Text block:
┏━━

You can also use these saved points mid-ride, if you just wanna abandon your planned route and get the fastest route home. Additionally, you have the option mid-course to ‘Back to Start’ via either the route you came out on, or via the most direct route. As an aside, if looking at the core menu difference in navigation between the Edge 1030 and the Edge 520 Plus, you’ll notice how the Edge 1030 has both the ability to search for places as well as just wander around the map looking at nearby shops/POI’s.
But let’s talk about how I’ve been using routes and maps on the Edge 520 Plus for the last three weeks, and that’s via the Strava Routes app. That app came out last summer, and allows you to ride any route you have saved in your Strava account. Essentially the app downloads a copy of the route to your Garmin, and then it simply tells the Garmin Edge device to open up the course like any other course. Once it does that it’s no different than courses you’ve synced from Garmin Connect or any other source.
After you’ve selected a route it’ll show you the route stats, like the map, elevation, and distance metrics:
And finally, you can select to ride the route to get it loaded up. Prior to that, you’ll have selected the specific activity profile to use, and as such it’ll launch with that activity profile upon selecting the ‘Ride’ button:
At this point it’ll start to ‘calculate’ the turns for your route. And this is where I’ve been having some fairly significant delays. Far more than past Garmin devices. I could sit for 4-5 minutes outside in the cold, and it’d only have gotten 30% of the way done. In theory you can start anyway, but in reality, it didn’t always work that well. But more on that later in this post.
Calculation timelines aside, you can start riding once you’ve gotten the purple line showing your route.
As you ride it’ll display the upcoming turns, just like an Edge 820 or 1030 would. It’ll show you the name of the street you’re turning on, and the distance to the turn:
And if you miss your turn? It’ll notify you that you’re off course, and after a short period, if it gives up on your ability to turn around, it’ll give you updated instructions to get back on course. And this is another key difference between the Edge 520 Plus and the Wahoo ELEMNT/BOLT: The Garmin will give you specific streets in the directions back to course. Wahoo will simply give you a general compass direction back to the route. Also, the Garmin will essentially allow you to skip a section and catch-up, since it’s re-routing with the entire course in mind.

┗━━

What this task involves:
Return the part of the Edge 520 Plus navigation text starting with "As you ride" and going on through "course in mind.", copied word for word.

Records:
┏━━

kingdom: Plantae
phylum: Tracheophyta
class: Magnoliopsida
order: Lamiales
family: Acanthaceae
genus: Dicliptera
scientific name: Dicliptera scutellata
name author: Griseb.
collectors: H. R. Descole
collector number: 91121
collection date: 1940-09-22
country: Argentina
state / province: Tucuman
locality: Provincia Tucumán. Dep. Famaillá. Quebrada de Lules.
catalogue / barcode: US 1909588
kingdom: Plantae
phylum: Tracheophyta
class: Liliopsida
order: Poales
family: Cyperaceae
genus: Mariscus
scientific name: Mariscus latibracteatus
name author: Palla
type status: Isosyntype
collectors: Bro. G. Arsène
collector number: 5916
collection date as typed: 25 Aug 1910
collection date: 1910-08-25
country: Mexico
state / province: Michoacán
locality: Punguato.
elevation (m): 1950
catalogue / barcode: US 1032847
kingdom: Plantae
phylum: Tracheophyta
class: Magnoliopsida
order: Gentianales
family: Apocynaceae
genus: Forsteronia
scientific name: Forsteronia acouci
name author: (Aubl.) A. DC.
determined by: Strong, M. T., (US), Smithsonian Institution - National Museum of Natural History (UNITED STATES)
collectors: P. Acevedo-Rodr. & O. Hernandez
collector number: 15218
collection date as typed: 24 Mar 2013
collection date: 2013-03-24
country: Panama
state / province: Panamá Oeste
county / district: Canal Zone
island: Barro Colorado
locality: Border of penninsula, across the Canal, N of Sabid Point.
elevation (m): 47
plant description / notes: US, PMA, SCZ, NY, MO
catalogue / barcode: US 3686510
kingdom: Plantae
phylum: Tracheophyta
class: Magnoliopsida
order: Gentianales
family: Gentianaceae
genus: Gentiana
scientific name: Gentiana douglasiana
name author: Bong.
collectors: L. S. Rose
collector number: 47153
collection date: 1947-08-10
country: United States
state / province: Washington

┗━━

Reply:
As you ride it’ll display the upcoming turns, just like an Edge 820 or 1030 would. It’ll show you the name of the street you’re turning on, and the distance to the turn:
And if you miss your turn? It’ll notify you that you’re off course, and after a short period, if it gives up on your ability to turn around, it’ll give you updated instructions to get back on course. And this is another key difference between the Edge 520 Plus and the Wahoo ELEMNT/BOLT: The Garmin will give you specific streets in the directions back to course. Wahoo will simply give you a general compass direction back to the route. Also, the Garmin will essentially allow you to skip a section and catch-up, since it’s re-routing with the entire course in mind.